Un peu plus loin, vers la Corderie où se déroule l’exposition principale, c’est l’ancien commissaire Alejandro Aravena qui a été invité à installer une immense structure en bois, œuvre sculpturale composée d’immenses troncs élancés que le public est invité à s’approprier.
Des cabanes finlandaises à travers le monde
C’est aussi une histoire de bois qui a guidé le pavillon japonais, où est exposée une maison des années 50 démantelée dont Jo Nagasaka, le commissaire, propose de réutiliser les éléments pour un nouvel usage et transformer ses anciennes cloisons en étagères, tables… Une façon d’interroger sur le réemploi des matériaux à l’heure de la raréfaction des ressources.
Dans le même esprit, le petit pavillon finlandais dessiné par Alvar Aalto se plonge dans la typologie de la petite maison en bois avec une exposition dédiée aux maisons en kit Puutalo. Imaginées en 1940 pour les réfugiés de la Seconde Guerre mondiale, ces habitations ont ensuite été exportées dans plus de 30 pays, d’Israel à la Colombie, où certaines sont encore debout et habitées comme le montre une série de photos passionnantes sur la façon dont leurs occupants les ont personnalisées au fil des décennies… Autant d’exemples qui démontrent une fois encore que les matériaux naturels sont les mieux armés pour affronter un avenir incertain…
La biennale de Venise 2021 célèbre le vivre-ensemble
Grande question posée par la Biennale de Venise 2021, le vivre-ensemble a animé Christophe Hutin, en charge du pavillon français où il met en avant le rôle des « communautés à l’œuvre » ou l’italien qui présente, lui, une série de communautés résilientes.
De manière moins littérale, le pavillon dominicain s’offre un pas de côté en investissant une église anglicane dont les murs ont été recouverts de panneaux en feuilles de tabac dont le collage sur des plaques de verre constitue une allégorie éclairée du vivre-ensemble. C’est surtout un hommage d’une grande beauté à l’ancienne technique des vitraux typiquement vénitienne qu’elle donne à voir au visiteur.

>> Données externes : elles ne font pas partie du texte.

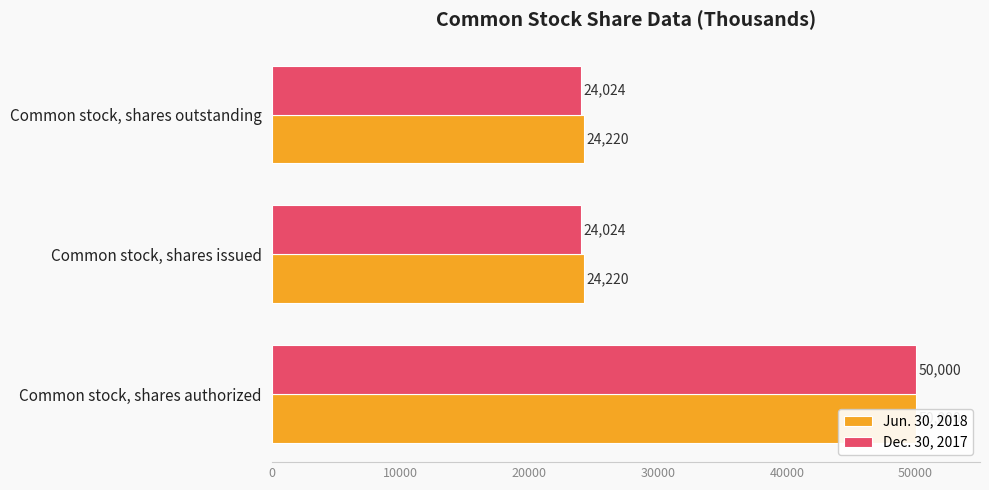

What is the greatest value displayed?

50000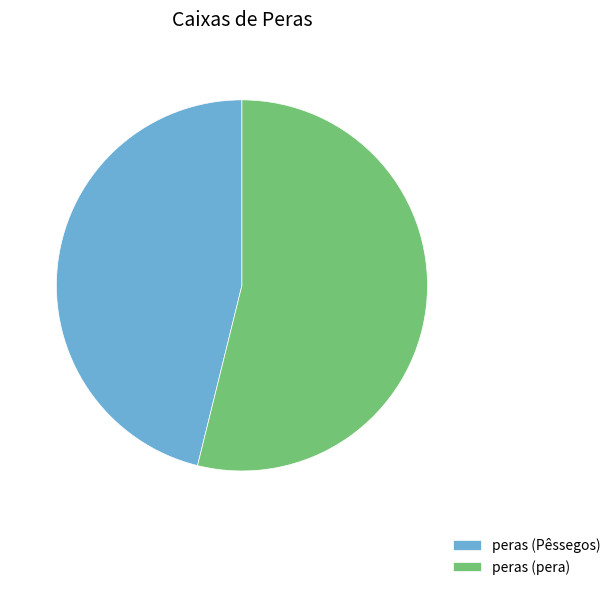

Is peras (pera) the majority of the pie?

Yes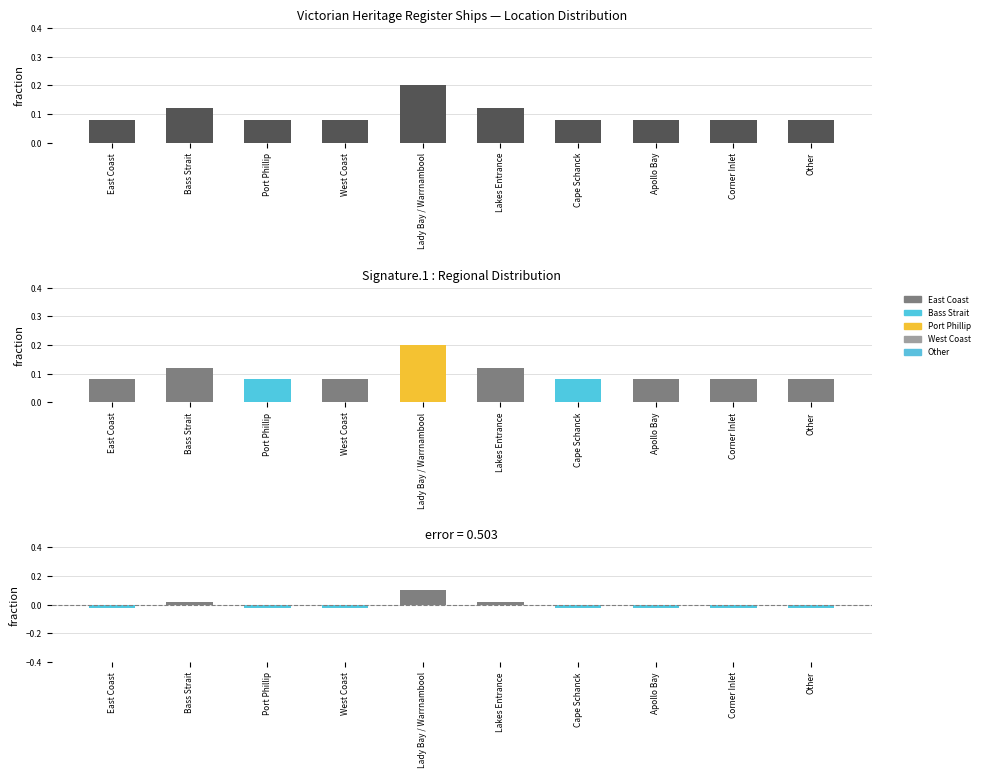

What is the sum of all values?

1.0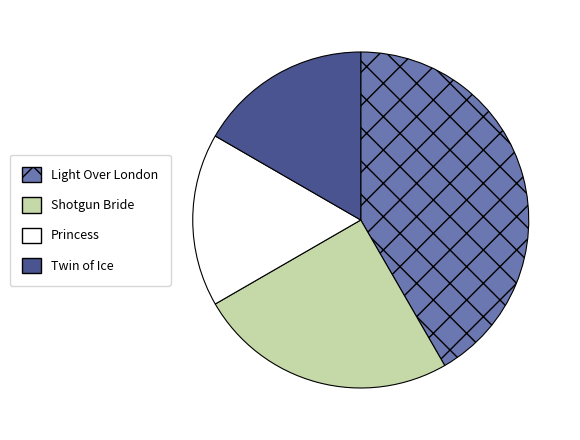

Which category has the biggest portion of the pie?

Light Over London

Aventure humaine par excellence, l’architecture se fait politique dans le pavillon suisse avec le périple le long de la frontière des architectes Mounir Ayoub et Vanessa Lacaille. Les habitants rencontrés leur ont livré leur vision de ces démarcations, des récits qu’ils ont traduit sous forme d’une maquette à l’esprit low-tech.
Au final, le pavillon qui répond directement le plus directement à la question du commissaire, est celui du Rotyaume-Uni. Il se focalise sur l’avenir des espaces publics privatisés en examinant le cas du pub, de la rue, les « common lands » ou les jardins fermés, avec son « jardin des plaisirs privatisés », dérivé sarcastique des « Jardins des délices » de Hieronymus Bosch, un voyage en immersion dans ce que ne doit pas devenir l’espace public…
> Biennale de Venise 2021. Jusqu’au 21 novembre 2021.